On Mon, Sep 10, 2018 at 10:45 AM, Michel Dänzer <mic...@daenzer.net> wrote:
> On 2018-09-07 9:01 p.m., Marek Olšák wrote:
>> On Fri, Sep 7, 2018 at 11:04 AM, Michel Dänzer <mic...@daenzer.net> wrote:
>>> On 2018-09-07 4:31 p.m., Marek Olšák wrote:
>>>> On Fri, Sep 7, 2018, 4:34 AM Michel Dänzer <mic...@daenzer.net> wrote:
>>>>> On 2018-09-06 10:56 p.m., Axel Davy wrote:
>>>>>
>>>>>> I fear if we begin to do the work manually, there won't be interest to
>>>>>> do that in the kernel,
>>>>>> and thus all applications will need to include such core pinning code to
>>>>>> have good performance when
>>>>>> multithreaded.
>>>>>
>>>>> I'm also a bit worried that this solution could result in multiple
>>>>> processes contending for the same set of CPU cores, while other cores
>>>>> might be underused, which could result in worse overall system 
>>>>> performance.
>>>>
>>>> Any suggestion how to choose the ccx such that processes end up on a
>>>> different one?
>>>
>>> One thing you could do is use a random initial offset. That should at
>>> least avoid e.g. most applications using the same toolkit (which may do
>>> OpenGL calls, even if the application itself doesn't) choosing the same one.
>>
>> I'll update the helper function to choose the initial CCX with
>> (os_time_get_nano() % num_L3_caches). That should be random.
>
> Why not use an RNG API for getting a random number?

It depends on apps calling srand.

>
>
>>> In the worst case, all processes using OpenGL (or at least their OpenGL
>>> related threads, but that usually includes the main thread) could end up
>>> restricted to the same 4 cores, leaving up to 28 cores underused.
>>
>> 4C/4T used to be a standard and certainly enough for gaming. 4C/8T
>> used to be luxury before Ryzen, which is now the CCX. We should be
>> fine with 4 cores.
>
> Sounds like "640K of memory ought to be enough for anybody"...
>
>
> Anyway, per reports on IRC, the core pinning can hurt even individual
> applications, e.g. blender.
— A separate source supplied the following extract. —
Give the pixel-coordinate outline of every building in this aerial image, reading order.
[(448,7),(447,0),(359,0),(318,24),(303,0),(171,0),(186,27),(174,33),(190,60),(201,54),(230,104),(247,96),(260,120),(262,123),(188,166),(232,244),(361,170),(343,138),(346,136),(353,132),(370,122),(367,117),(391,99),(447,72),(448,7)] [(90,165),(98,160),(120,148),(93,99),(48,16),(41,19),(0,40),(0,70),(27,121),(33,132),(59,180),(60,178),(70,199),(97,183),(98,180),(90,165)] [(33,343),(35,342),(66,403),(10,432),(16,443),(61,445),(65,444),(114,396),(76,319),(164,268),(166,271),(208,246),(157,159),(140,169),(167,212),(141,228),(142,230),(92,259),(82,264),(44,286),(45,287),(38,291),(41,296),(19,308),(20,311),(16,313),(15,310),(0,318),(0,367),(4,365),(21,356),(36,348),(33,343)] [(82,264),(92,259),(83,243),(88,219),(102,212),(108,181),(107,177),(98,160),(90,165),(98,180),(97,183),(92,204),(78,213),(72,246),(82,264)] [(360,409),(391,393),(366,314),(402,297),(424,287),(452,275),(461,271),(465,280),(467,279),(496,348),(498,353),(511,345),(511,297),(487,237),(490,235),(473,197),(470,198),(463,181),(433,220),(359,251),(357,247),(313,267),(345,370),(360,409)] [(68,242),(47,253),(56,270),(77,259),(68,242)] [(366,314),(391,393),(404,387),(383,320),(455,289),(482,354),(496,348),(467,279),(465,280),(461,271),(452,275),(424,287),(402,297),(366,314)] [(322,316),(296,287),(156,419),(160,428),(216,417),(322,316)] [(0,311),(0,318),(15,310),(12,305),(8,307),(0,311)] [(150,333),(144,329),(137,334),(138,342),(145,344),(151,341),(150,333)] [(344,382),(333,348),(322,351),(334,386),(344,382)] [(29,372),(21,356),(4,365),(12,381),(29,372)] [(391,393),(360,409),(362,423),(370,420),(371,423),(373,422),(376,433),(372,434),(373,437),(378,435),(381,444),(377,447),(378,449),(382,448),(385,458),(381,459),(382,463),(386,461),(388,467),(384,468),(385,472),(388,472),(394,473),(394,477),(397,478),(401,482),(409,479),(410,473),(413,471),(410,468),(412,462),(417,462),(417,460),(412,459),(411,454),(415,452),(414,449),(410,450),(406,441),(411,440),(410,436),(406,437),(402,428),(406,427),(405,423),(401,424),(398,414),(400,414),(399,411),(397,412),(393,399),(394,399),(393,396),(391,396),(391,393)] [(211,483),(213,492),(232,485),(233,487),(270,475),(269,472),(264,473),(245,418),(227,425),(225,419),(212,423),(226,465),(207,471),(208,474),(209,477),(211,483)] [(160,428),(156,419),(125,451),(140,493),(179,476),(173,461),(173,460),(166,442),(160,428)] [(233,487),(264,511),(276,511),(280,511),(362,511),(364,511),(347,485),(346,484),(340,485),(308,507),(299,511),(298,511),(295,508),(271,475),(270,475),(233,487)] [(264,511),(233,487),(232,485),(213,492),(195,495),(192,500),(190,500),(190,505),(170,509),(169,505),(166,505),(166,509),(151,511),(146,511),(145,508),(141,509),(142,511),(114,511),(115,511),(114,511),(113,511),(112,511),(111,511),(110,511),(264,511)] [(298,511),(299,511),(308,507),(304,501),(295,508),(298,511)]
I like your idea of a driconf option, but it
> should be disabled by default, and only enabled for apps where it's
> known safe and beneficial in practice.

Before we do anything, we can be discuss it with Blender developers or
we can add drirc entry for Blender.

I don't think we have any other option. Disabling the optimization
would make Mesa multithreading slower than singlethreading.